Input Layer: 12 numbers (state + action)
Hidden Layer 1: 64 units
Hidden Layer 2: 64 units
Output Layer: 1 unit (Q value)

Output: Single Q(s,a) value that the neural network approximates

Training Target

“The job of the neural network is to output Q(s,a), the state action value function for the lunar lander given the input s and a.”

Target Value: “I’m also going to refer to this value Q(s,a) as the target value y that we’re training the neural network to approximate.”

Action Selection Process

Computing All Q Values

When the lunar lander is in state s:

Compute Q(s, nothing)
Compute Q(s, left)
Compute Q(s, main)
Compute Q(s, right)

Optimal Action Selection

“Whichever of these has the highest value, you would pick the corresponding action a. So for example, if out of these four values, Q(s, main) is largest, then you would decide to gunfire the main engine of the lunar lander.”

Training Data Generation

Bellman Equation Foundation

Key Question: “How do you train a neural network to output Q(s,a)?”

Solution: “The approach will be to use Bellman’s equations to create a training set with lots of examples x and y, and then we’ll use supervised learning exactly as you learned in the second course when we talked about neural networks.”

Training Pair Creation

From Bellman Equation: Q(s,a) = R(s) + γ max_{a’} Q(s’, a’)

Input (x): State-action pair (s, a)
Target (y): Right-hand side of Bellman equation

Experience Collection

Random Exploration: “We’re going to use the lunar lander, and just try taking different actions in it.
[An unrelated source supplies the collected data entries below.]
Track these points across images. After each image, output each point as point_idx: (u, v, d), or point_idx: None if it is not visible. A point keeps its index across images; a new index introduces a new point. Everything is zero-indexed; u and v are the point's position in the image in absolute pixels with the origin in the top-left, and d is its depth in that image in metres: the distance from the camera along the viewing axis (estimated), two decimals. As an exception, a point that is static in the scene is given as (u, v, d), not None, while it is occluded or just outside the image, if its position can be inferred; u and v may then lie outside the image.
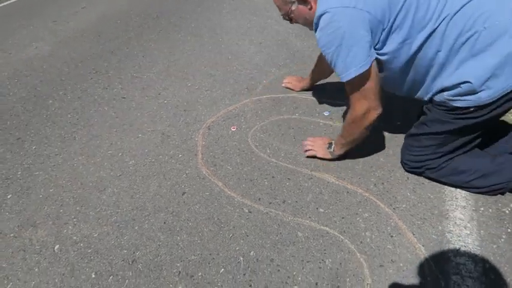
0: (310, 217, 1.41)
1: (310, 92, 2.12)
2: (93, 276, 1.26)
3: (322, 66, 1.90)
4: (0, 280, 1.26)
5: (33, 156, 1.79)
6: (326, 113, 1.95)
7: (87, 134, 1.91)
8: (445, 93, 1.31)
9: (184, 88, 2.24)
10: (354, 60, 1.24)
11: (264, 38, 2.80)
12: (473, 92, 1.22)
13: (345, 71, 1.27)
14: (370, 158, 1.66)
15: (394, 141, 1.74)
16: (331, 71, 1.65)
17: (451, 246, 1.29)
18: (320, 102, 2.04)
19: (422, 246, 1.29)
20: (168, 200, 1.52)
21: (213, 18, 3.21)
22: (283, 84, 2.17)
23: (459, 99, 1.26)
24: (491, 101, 1.21)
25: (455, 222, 1.37)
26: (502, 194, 1.46)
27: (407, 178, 1.55)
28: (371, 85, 1.30)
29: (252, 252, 1.30)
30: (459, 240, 1.31)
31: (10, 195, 1.59)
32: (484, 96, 1.21)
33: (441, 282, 1.18)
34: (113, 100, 2.17)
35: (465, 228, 1.35)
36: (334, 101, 2.03)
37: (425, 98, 1.42)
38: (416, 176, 1.56)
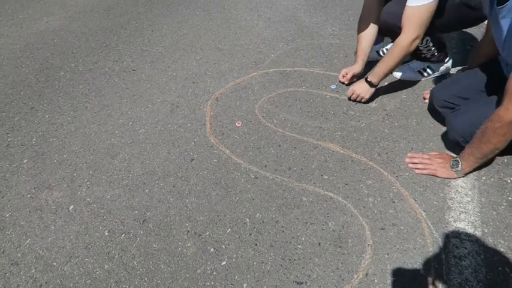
0: (314, 183, 1.45)
1: (318, 66, 2.13)
2: (106, 233, 1.32)
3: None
4: (19, 236, 1.33)
5: (47, 124, 1.84)
6: (333, 86, 1.96)
7: (99, 104, 1.96)
8: None
9: (193, 61, 2.26)
10: None
11: (273, 13, 2.79)
12: None
13: None
14: (375, 129, 1.68)
15: (400, 113, 1.76)
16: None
17: (452, 212, 1.32)
18: (327, 76, 2.05)
19: (424, 211, 1.33)
20: (177, 165, 1.57)
21: (221, -7, 3.20)
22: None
23: None
24: None
25: (457, 190, 1.40)
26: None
27: (411, 149, 1.58)
28: None
29: (257, 215, 1.35)
30: (460, 206, 1.34)
31: (26, 160, 1.65)
32: None
33: (440, 244, 1.22)
34: (123, 72, 2.21)
35: (466, 195, 1.38)
36: (338, 74, 2.03)
37: None
38: (420, 147, 1.58)
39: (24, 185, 1.53)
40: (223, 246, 1.26)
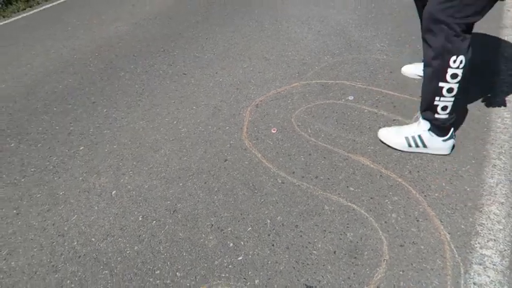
0: (339, 193, 1.48)
1: (360, 80, 2.14)
2: (140, 219, 1.46)
3: None
4: (68, 212, 1.52)
5: (104, 117, 2.06)
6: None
7: (150, 103, 2.14)
8: None
9: (240, 69, 2.38)
10: None
11: (323, 27, 2.84)
12: None
13: None
14: (410, 147, 1.66)
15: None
16: None
17: (479, 239, 1.27)
18: (368, 91, 2.05)
19: (448, 233, 1.29)
20: (211, 164, 1.67)
21: (276, 6, 3.32)
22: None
23: None
24: None
25: (489, 217, 1.34)
26: None
27: (445, 169, 1.54)
28: None
29: (279, 217, 1.40)
30: (489, 233, 1.28)
31: (82, 147, 1.86)
32: None
33: (461, 269, 1.18)
34: (175, 76, 2.39)
35: (498, 223, 1.31)
36: (380, 90, 2.03)
37: None
38: (455, 169, 1.53)
39: (77, 168, 1.73)
40: (242, 243, 1.33)
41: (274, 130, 1.83)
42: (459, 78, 1.40)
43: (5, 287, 1.26)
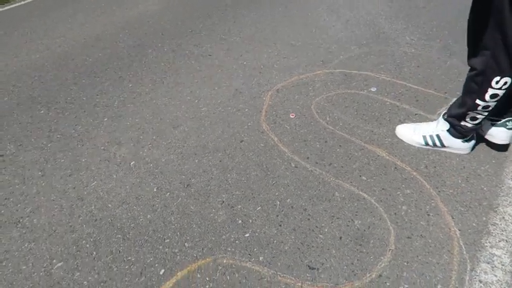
0: (351, 182, 1.48)
1: (385, 73, 2.10)
2: (155, 190, 1.51)
3: None
4: (88, 178, 1.59)
5: (129, 92, 2.12)
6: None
7: (174, 81, 2.19)
8: None
9: (264, 53, 2.39)
10: None
11: (353, 16, 2.79)
12: None
13: None
14: (429, 142, 1.63)
15: (461, 130, 1.68)
16: None
17: (491, 238, 1.25)
18: (392, 83, 2.02)
19: (459, 230, 1.28)
20: (228, 144, 1.70)
21: (307, -7, 3.28)
22: None
23: None
24: None
25: (503, 217, 1.31)
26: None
27: (463, 167, 1.51)
28: None
29: (288, 200, 1.42)
30: (502, 234, 1.26)
31: (106, 119, 1.93)
32: None
33: (467, 266, 1.17)
34: (201, 56, 2.42)
35: (513, 224, 1.29)
36: (404, 83, 1.99)
37: None
38: (473, 167, 1.50)
39: (100, 138, 1.80)
40: (250, 221, 1.36)
41: (292, 115, 1.84)
42: (499, 97, 1.31)
43: (27, 242, 1.34)
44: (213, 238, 1.31)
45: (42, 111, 2.03)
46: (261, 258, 1.24)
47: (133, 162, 1.65)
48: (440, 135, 1.55)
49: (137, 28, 2.86)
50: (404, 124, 1.69)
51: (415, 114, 1.80)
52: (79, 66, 2.42)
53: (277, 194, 1.45)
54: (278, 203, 1.42)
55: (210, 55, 2.42)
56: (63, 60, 2.50)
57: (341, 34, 2.55)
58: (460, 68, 2.08)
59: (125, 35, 2.79)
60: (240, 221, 1.36)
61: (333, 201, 1.40)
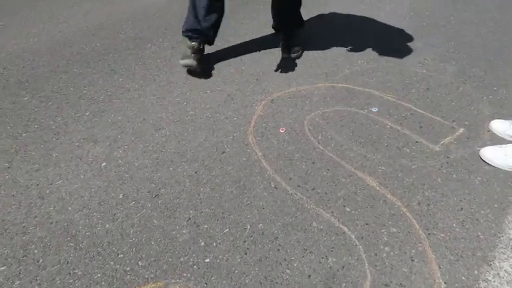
0: (332, 212, 1.34)
1: (391, 92, 1.95)
2: (121, 196, 1.40)
3: None
4: (55, 176, 1.49)
5: (117, 86, 2.02)
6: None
7: (166, 79, 2.08)
8: None
9: (266, 60, 2.26)
10: None
11: (366, 28, 2.64)
12: None
13: None
14: (426, 175, 1.48)
15: (465, 166, 1.52)
16: None
17: (481, 296, 1.10)
18: (396, 105, 1.86)
19: (444, 283, 1.12)
20: (207, 154, 1.58)
21: (320, 0, 3.12)
22: None
23: None
24: None
25: (498, 274, 1.15)
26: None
27: (461, 209, 1.35)
28: None
29: (260, 225, 1.29)
30: (494, 293, 1.10)
31: (88, 113, 1.83)
32: None
33: (448, 328, 1.02)
34: (199, 56, 2.31)
35: (508, 283, 1.13)
36: (409, 106, 1.84)
37: None
38: (472, 210, 1.34)
39: (77, 133, 1.70)
40: (214, 244, 1.23)
41: (282, 130, 1.71)
42: None
43: (-25, 239, 1.25)
44: (170, 259, 1.19)
45: (26, 98, 1.94)
46: (217, 289, 1.11)
47: (105, 163, 1.55)
48: None
49: (141, 20, 2.77)
50: (490, 147, 1.55)
51: (416, 141, 1.64)
52: (74, 54, 2.34)
53: (249, 216, 1.32)
54: (248, 227, 1.29)
55: (209, 56, 2.31)
56: (60, 46, 2.42)
57: (351, 46, 2.39)
58: (473, 96, 1.91)
59: (128, 26, 2.70)
60: (202, 243, 1.24)
61: (308, 232, 1.27)
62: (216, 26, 2.05)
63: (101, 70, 2.17)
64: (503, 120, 1.68)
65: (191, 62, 1.97)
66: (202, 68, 2.06)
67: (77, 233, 1.27)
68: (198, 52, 1.99)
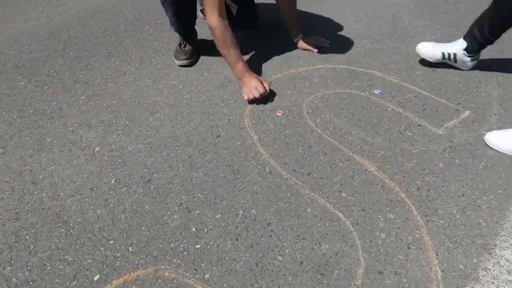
0: (328, 197, 1.30)
1: (394, 74, 1.87)
2: (113, 182, 1.38)
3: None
4: (47, 162, 1.48)
5: (113, 70, 1.99)
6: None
7: (162, 62, 2.03)
8: None
9: (266, 40, 2.19)
10: None
11: (372, 7, 2.53)
12: None
13: None
14: (428, 160, 1.42)
15: (469, 151, 1.45)
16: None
17: (478, 286, 1.05)
18: (399, 87, 1.79)
19: (441, 271, 1.08)
20: (202, 138, 1.55)
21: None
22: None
23: None
24: None
25: (498, 262, 1.11)
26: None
27: (463, 194, 1.30)
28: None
29: (253, 210, 1.26)
30: (492, 282, 1.06)
31: (83, 97, 1.81)
32: None
33: (443, 317, 0.99)
34: (198, 38, 2.24)
35: (508, 272, 1.08)
36: (413, 88, 1.77)
37: None
38: (474, 196, 1.29)
39: (71, 118, 1.68)
40: (206, 230, 1.21)
41: (280, 112, 1.66)
42: None
43: (-32, 224, 1.25)
44: (160, 245, 1.17)
45: (22, 83, 1.92)
46: (206, 276, 1.09)
47: (98, 148, 1.53)
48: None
49: (140, 2, 2.71)
50: (496, 131, 1.49)
51: (418, 125, 1.58)
52: (72, 37, 2.30)
53: (242, 201, 1.29)
54: (241, 212, 1.26)
55: (208, 38, 2.24)
56: (58, 29, 2.39)
57: (353, 27, 2.30)
58: (481, 78, 1.82)
59: (126, 7, 2.64)
60: (194, 229, 1.22)
61: (302, 218, 1.23)
62: (188, 26, 2.04)
63: (97, 53, 2.13)
64: None
65: (187, 62, 1.99)
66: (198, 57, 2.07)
67: (68, 219, 1.26)
68: (188, 53, 2.01)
If we don’t have a good policy yet, we’ll take actions randomly, fire the left thruster, fire the right thruster, fire the main engine, do nothing.”

Experience Tuples: By taking actions, “we’ll observe a lot of examples of when we’re in some state, and we took some action, maybe a good action, maybe a terrible action, either way. Then we got some rewards R(s) for being in that state, and as a result of our action, we got to some new state s’.”

Data Collection Format

Each experience: (S_t, A_t, R_t, S_{t+1})

Multiple Examples:

(S₁, A₁, R₁, S’₁)
(S₂, A₂, R₂, S’₂)
…
(S₁₀,₀₀₀, A₁₀,₀₀₀, R₁₀,₀₀₀, S’₁₀,₀₀₀)

Training Example Construction

From Experience to Training Data

Each tuple (S_i, A_i, R_i, S’_i) creates one training example:

Input: X_i = [S_i, A_i] (12 numbers total)
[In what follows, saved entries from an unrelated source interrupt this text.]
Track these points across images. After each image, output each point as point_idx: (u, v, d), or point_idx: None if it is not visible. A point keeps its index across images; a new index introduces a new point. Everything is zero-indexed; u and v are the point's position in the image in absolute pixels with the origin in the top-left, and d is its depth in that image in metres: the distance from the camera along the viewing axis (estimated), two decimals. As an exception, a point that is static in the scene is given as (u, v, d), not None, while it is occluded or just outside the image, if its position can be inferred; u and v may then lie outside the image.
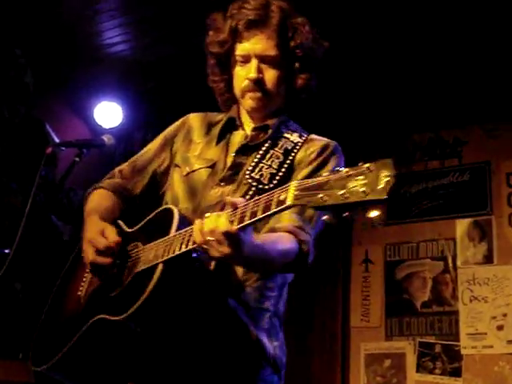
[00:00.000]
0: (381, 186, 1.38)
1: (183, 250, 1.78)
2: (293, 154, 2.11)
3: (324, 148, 2.14)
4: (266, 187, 1.98)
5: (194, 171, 2.16)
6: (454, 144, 5.29)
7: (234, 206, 1.67)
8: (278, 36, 2.12)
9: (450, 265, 5.04)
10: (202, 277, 1.89)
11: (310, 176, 1.97)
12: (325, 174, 1.50)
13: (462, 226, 5.07)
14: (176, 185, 2.19)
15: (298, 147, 2.13)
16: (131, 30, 4.77)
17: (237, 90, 2.19)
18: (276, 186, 1.83)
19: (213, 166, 2.14)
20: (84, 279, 2.16)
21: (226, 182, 2.08)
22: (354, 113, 5.23)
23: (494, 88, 4.83)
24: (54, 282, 2.31)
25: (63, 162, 2.52)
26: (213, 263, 1.90)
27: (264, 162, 2.07)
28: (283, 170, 2.05)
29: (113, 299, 1.94)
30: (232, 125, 2.23)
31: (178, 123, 2.37)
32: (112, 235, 1.98)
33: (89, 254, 1.99)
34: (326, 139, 2.19)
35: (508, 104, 4.91)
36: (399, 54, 4.63)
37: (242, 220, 1.64)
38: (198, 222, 1.70)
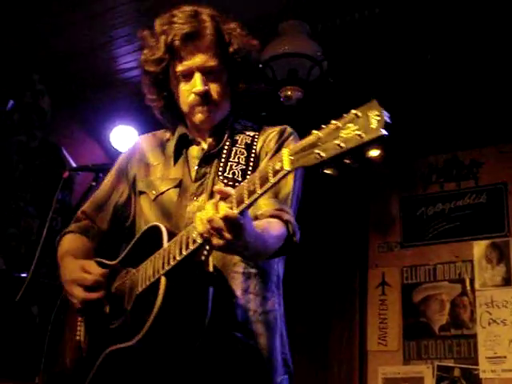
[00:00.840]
0: (374, 125, 1.36)
1: (184, 253, 1.74)
2: (254, 146, 2.10)
3: (282, 131, 2.14)
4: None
5: (162, 193, 2.13)
6: (471, 165, 5.27)
7: (226, 195, 1.63)
8: (215, 45, 2.08)
9: (468, 287, 4.99)
10: (206, 280, 1.84)
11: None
12: (314, 133, 1.47)
13: (479, 247, 5.03)
14: (147, 211, 2.15)
15: (256, 138, 2.12)
16: (147, 55, 4.80)
17: (184, 107, 2.14)
18: None
19: (179, 185, 2.12)
20: (78, 324, 2.12)
21: (197, 195, 2.06)
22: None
23: (509, 109, 4.81)
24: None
25: (80, 186, 2.54)
26: (211, 265, 1.86)
27: (231, 160, 2.05)
28: (251, 163, 2.04)
29: (118, 329, 1.90)
30: (185, 141, 2.20)
31: (128, 152, 2.33)
32: (94, 268, 1.96)
33: (78, 294, 1.97)
34: (279, 126, 2.20)
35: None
36: (414, 76, 4.64)
37: (240, 202, 1.60)
38: (198, 213, 1.67)
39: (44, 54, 4.74)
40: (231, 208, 1.60)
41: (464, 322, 4.95)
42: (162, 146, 2.26)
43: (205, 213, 1.63)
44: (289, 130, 2.16)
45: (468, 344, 4.87)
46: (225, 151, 2.08)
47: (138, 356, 1.84)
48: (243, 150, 2.08)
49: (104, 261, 2.14)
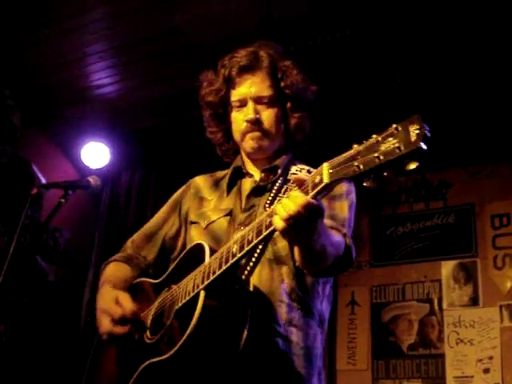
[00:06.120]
0: (413, 138, 1.41)
1: (224, 267, 1.77)
2: None
3: None
4: None
5: (213, 222, 2.19)
6: (439, 186, 5.33)
7: (301, 181, 1.65)
8: (270, 77, 2.21)
9: (436, 307, 5.04)
10: (245, 300, 1.85)
11: (328, 205, 1.99)
12: (354, 147, 1.51)
13: (447, 268, 5.08)
14: (196, 238, 2.19)
15: None
16: (119, 72, 4.81)
17: (236, 135, 2.24)
18: None
19: (230, 214, 2.17)
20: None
21: (244, 225, 2.08)
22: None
23: (478, 132, 4.89)
24: (43, 327, 2.28)
25: (49, 203, 2.52)
26: (251, 284, 1.90)
27: (280, 195, 2.09)
28: None
29: (156, 343, 1.92)
30: (239, 173, 2.28)
31: (183, 188, 2.42)
32: (126, 303, 1.99)
33: (105, 324, 2.01)
34: None
35: (491, 147, 4.97)
36: (385, 98, 4.69)
37: (314, 188, 1.60)
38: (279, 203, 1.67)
39: (15, 69, 4.72)
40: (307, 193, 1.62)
41: (432, 341, 4.98)
42: (217, 182, 2.34)
43: (284, 205, 1.62)
44: None
45: (436, 364, 4.90)
46: (275, 187, 2.14)
47: (171, 370, 1.84)
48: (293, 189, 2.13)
49: (148, 279, 2.21)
Target: Y_i = R_i + γ max_{a’} Q(S’_i, a’)

Bellman Target Calculation

“Y₁ would be computed using the right-hand side of the Bellman equation. In particular, the Bellman equation says, when you input S₁, A₁, you want Q(S₁, A₁) to be this right-hand side, to be equal to R(S₁) plus Gamma max over a’ of Q(S₁’, a’).”

Bootstrap Q Function

Initial Challenge: “You may be wondering, wait, where does Q(S’, a’), or Q(S’₁, a’) come from? Well, initially, we don’t know what is the Q function.”
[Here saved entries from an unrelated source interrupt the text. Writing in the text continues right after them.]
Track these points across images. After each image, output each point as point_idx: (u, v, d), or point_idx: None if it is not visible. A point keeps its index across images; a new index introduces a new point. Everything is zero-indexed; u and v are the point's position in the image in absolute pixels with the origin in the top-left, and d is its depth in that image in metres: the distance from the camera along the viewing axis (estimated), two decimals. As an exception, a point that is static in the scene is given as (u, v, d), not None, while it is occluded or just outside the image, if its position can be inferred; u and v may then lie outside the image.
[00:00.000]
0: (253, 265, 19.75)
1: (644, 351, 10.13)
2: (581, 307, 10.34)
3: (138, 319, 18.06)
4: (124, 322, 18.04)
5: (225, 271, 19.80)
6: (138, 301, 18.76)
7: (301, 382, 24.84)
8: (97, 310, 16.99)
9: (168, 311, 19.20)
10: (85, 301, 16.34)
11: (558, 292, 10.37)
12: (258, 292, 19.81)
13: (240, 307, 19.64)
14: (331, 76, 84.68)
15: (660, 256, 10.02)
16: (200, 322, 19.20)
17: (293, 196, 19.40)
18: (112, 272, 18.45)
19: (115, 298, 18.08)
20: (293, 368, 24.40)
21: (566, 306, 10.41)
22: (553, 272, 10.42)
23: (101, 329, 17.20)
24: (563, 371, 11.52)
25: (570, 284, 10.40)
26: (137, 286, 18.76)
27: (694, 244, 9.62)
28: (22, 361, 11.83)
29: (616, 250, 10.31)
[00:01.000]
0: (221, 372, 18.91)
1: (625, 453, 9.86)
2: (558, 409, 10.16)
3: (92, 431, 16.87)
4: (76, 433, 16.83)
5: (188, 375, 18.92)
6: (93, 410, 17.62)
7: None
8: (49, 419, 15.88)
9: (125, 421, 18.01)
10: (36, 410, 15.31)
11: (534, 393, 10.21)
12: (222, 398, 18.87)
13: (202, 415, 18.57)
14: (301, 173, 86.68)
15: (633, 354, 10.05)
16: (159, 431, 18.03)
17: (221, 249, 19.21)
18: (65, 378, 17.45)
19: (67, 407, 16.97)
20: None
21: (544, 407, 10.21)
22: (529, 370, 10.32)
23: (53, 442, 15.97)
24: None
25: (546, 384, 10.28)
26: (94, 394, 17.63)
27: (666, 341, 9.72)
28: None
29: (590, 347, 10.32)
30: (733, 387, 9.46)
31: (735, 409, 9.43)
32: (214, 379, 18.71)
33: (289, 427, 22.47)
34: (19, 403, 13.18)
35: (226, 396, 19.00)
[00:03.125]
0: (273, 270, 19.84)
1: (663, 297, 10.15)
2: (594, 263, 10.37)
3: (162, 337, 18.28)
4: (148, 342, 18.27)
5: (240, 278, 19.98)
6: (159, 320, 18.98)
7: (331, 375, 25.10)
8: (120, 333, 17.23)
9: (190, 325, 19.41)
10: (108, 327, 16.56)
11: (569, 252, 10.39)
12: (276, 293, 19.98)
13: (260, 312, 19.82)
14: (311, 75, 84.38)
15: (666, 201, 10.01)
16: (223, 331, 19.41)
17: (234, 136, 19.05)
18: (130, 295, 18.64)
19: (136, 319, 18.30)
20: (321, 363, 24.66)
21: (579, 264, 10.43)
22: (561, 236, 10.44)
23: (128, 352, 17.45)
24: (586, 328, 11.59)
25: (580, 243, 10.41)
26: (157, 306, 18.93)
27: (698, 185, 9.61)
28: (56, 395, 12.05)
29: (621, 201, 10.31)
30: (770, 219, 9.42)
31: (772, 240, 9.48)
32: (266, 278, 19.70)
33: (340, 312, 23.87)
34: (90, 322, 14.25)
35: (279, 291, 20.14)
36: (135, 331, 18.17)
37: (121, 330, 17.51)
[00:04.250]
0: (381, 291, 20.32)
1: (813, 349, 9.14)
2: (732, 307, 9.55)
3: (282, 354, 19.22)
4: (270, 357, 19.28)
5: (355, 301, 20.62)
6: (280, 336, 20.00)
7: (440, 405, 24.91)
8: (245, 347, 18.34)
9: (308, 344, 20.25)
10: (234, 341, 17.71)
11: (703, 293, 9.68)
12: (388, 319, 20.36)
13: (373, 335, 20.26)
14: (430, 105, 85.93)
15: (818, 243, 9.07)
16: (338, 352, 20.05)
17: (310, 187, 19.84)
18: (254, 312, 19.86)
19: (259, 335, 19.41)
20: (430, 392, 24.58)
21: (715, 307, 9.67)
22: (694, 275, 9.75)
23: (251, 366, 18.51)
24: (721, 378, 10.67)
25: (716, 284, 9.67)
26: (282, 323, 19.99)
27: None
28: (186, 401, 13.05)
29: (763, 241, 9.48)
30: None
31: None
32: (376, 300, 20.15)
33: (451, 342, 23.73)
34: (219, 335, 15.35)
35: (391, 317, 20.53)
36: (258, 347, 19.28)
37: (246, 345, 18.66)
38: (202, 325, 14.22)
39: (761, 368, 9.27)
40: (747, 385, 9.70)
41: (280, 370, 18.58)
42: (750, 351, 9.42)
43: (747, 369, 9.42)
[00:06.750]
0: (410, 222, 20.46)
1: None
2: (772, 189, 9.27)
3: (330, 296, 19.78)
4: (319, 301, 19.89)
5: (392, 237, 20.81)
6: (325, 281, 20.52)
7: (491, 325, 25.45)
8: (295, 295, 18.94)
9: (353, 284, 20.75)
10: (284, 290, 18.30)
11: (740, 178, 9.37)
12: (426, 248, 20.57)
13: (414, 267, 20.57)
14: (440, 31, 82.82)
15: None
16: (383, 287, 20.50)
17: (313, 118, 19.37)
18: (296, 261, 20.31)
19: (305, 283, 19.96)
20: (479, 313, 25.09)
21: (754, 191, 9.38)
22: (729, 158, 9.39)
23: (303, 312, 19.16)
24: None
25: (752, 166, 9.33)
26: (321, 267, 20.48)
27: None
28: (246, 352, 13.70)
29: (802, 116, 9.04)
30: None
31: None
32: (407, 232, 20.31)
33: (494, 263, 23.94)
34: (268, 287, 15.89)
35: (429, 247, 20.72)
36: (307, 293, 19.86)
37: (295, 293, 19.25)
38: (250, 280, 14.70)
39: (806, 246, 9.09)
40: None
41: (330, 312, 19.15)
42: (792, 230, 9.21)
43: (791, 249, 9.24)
Solution: “When you don’t know what is the Q function, you can start off with taking a totally random guess for what is the Q function, and we’ll see on the next slide that the algorithm will work nonetheless.”

Iterative Improvement

Training Process

Initialize: Start with random Q function estimate
Generate: Create training examples using current Q estimate
Train: Use supervised learning (MSE loss) to improve Q function
Update: Replace old Q with new improved estimate
Repeat: Use better Q estimate for next round of training

Key Insight: “In every step, Q here is just going to be some guess that will get better over time” through this iterative refinement process.

The approach combines reinforcement learning exploration with supervised learning optimization, using the Bellman equation to create training targets that gradually improve the Q function approximation.